(Stored data entries)

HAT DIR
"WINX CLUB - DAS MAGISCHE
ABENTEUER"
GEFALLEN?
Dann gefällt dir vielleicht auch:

● TRY IT: Present these lines as a JSON list of strings, one string for each line, with any blank lines omitted.

● ANSWER SECTION:
[
  "HAT DIR",
  "\"WINX CLUB - DAS MAGISCHE",
  "ABENTEUER\"",
  "GEFALLEN?",
  "Dann gefällt dir vielleicht auch:"
]